**Exercise materials:**
*****

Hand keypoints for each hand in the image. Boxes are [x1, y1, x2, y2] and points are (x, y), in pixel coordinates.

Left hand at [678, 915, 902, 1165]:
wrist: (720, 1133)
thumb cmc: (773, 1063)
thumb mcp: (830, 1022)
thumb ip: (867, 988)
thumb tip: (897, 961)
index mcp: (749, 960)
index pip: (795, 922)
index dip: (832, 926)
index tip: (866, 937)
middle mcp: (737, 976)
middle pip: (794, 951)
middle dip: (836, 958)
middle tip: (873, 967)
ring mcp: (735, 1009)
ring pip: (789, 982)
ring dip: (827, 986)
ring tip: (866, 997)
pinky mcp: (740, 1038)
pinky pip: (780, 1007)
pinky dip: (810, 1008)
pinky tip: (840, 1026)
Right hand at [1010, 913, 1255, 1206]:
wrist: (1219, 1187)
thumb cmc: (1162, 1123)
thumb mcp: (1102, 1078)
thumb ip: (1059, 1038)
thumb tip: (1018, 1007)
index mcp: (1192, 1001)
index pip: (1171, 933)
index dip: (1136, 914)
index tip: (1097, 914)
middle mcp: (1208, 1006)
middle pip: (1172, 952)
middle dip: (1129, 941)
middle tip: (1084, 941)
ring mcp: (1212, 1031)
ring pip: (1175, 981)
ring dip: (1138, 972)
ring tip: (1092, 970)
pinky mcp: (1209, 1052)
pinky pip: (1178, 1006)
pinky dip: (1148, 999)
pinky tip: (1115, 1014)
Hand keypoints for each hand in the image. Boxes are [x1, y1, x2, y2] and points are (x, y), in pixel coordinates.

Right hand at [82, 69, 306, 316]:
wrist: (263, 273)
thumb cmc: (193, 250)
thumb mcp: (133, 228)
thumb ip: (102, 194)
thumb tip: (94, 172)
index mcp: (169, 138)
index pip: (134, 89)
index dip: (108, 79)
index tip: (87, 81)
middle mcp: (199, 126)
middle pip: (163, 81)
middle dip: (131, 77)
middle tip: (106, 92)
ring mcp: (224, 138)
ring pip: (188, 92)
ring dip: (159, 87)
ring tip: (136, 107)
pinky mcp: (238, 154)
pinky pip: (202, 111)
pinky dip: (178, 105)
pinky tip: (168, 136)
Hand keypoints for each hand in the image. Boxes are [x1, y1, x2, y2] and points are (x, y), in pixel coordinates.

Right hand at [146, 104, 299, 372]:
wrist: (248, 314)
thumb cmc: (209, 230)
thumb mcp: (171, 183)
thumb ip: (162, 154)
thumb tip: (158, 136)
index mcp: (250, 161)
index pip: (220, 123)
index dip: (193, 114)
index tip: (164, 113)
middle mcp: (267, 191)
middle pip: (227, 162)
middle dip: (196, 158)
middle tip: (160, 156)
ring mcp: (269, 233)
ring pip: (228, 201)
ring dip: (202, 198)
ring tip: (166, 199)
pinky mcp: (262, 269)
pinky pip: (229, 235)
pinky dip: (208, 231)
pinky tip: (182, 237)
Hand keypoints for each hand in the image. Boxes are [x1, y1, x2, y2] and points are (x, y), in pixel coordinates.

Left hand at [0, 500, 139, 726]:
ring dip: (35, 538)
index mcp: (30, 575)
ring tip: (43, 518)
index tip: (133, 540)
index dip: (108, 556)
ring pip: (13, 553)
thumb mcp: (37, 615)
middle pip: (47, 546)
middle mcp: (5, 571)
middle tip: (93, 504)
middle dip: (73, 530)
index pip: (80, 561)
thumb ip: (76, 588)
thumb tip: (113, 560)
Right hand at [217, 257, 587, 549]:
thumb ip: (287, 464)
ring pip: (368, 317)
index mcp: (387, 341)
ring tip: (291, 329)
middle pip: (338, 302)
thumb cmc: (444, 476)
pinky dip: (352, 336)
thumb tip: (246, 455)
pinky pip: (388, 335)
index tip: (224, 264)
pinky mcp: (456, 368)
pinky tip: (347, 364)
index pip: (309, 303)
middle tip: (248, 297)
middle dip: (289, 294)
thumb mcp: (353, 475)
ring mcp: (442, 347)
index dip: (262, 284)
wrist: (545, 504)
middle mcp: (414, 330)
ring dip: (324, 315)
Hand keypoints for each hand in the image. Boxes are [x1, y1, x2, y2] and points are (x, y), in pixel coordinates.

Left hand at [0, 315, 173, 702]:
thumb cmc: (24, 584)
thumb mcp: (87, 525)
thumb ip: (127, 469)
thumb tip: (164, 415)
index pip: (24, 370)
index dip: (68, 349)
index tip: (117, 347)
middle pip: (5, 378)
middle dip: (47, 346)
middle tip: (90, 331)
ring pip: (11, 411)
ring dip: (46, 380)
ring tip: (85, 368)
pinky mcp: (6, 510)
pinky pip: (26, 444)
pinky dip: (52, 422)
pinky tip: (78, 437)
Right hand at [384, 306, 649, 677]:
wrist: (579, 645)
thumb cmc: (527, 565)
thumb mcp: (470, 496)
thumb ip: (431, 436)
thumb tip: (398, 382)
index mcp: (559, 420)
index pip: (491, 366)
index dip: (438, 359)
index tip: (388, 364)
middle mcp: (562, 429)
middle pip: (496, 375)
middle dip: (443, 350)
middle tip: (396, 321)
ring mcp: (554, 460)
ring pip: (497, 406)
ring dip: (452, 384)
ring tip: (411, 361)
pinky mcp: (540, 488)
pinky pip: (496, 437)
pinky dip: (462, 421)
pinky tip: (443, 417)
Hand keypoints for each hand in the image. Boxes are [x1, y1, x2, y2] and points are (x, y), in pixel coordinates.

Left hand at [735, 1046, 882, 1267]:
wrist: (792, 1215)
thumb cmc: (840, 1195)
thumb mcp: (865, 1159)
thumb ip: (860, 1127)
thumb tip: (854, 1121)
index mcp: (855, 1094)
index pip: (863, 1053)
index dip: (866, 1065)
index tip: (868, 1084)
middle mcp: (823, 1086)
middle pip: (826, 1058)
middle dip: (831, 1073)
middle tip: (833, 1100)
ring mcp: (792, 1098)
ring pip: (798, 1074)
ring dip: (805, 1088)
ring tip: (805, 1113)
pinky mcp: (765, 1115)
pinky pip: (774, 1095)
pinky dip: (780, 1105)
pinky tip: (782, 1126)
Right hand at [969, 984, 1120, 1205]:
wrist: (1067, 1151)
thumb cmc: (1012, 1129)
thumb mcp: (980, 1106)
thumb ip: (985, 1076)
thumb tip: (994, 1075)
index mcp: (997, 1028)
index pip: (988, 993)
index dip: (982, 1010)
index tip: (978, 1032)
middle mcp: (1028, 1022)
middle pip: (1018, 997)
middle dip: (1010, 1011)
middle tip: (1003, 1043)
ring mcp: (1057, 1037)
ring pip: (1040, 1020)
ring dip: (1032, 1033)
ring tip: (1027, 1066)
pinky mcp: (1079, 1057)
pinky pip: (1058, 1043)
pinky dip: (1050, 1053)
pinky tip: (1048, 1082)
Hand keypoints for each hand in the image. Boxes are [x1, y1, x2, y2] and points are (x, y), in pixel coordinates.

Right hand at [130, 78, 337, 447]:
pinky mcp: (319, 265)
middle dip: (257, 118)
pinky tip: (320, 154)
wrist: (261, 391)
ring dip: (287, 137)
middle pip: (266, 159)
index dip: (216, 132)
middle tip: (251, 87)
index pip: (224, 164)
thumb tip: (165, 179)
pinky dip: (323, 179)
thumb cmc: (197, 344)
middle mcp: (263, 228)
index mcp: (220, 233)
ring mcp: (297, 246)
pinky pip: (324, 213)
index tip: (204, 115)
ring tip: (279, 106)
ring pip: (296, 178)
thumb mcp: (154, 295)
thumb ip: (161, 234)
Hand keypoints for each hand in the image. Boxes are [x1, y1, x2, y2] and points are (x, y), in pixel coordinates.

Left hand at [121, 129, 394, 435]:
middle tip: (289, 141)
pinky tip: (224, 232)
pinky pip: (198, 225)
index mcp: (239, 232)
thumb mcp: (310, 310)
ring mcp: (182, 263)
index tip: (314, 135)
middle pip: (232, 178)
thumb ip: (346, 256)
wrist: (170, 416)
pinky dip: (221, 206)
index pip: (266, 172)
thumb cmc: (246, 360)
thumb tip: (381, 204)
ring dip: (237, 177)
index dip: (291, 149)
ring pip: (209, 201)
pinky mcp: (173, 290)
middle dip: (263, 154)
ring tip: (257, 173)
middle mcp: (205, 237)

*****

**Task brief:**
The lines from the one containing "pinky dip: (1050, 1053)" through the final line of the listing above are all you should set down, exactly as written.

**Exercise response:**
pinky dip: (1050, 1053)
pinky tip: (1048, 1082)
Hand keypoints for each hand in the image. Boxes are [x1, y1, x2, y2] and points are (x, y), in pixel coordinates.

Right hand at [130, 78, 337, 447]:
pinky mcp: (319, 265)
middle dip: (257, 118)
pinky tip: (320, 154)
wrist: (261, 391)
ring dip: (287, 137)
middle pip: (266, 159)
index dip: (216, 132)
middle tip: (251, 87)
index pip: (224, 164)
thumb tip: (165, 179)
pinky dip: (323, 179)
thumb cmc: (197, 344)
middle mcp: (263, 228)
index mcp: (220, 233)
ring mcp: (297, 246)
pinky pip: (324, 213)
index tip: (204, 115)
ring tip: (279, 106)
ring pip: (296, 178)
thumb mcp: (154, 295)
thumb ip: (161, 234)
Hand keypoints for each hand in the image. Boxes are [x1, y1, x2, y2] and points are (x, y), in pixel coordinates.

Left hand at [121, 129, 394, 435]:
middle tip: (289, 141)
pinky tip: (224, 232)
pinky pip: (198, 225)
index mcp: (239, 232)
thumb mcp: (310, 310)
ring mcp: (182, 263)
index tip: (314, 135)
middle pip: (232, 178)
thumb ip: (346, 256)
wrist: (170, 416)
pinky dip: (221, 206)
index pip: (266, 172)
thumb cmc: (246, 360)
thumb tip: (381, 204)
ring dip: (237, 177)
index dip: (291, 149)
ring pip: (209, 201)
pinky mcp: (173, 290)
middle dip: (263, 154)
ring tip: (257, 173)
middle mcp: (205, 237)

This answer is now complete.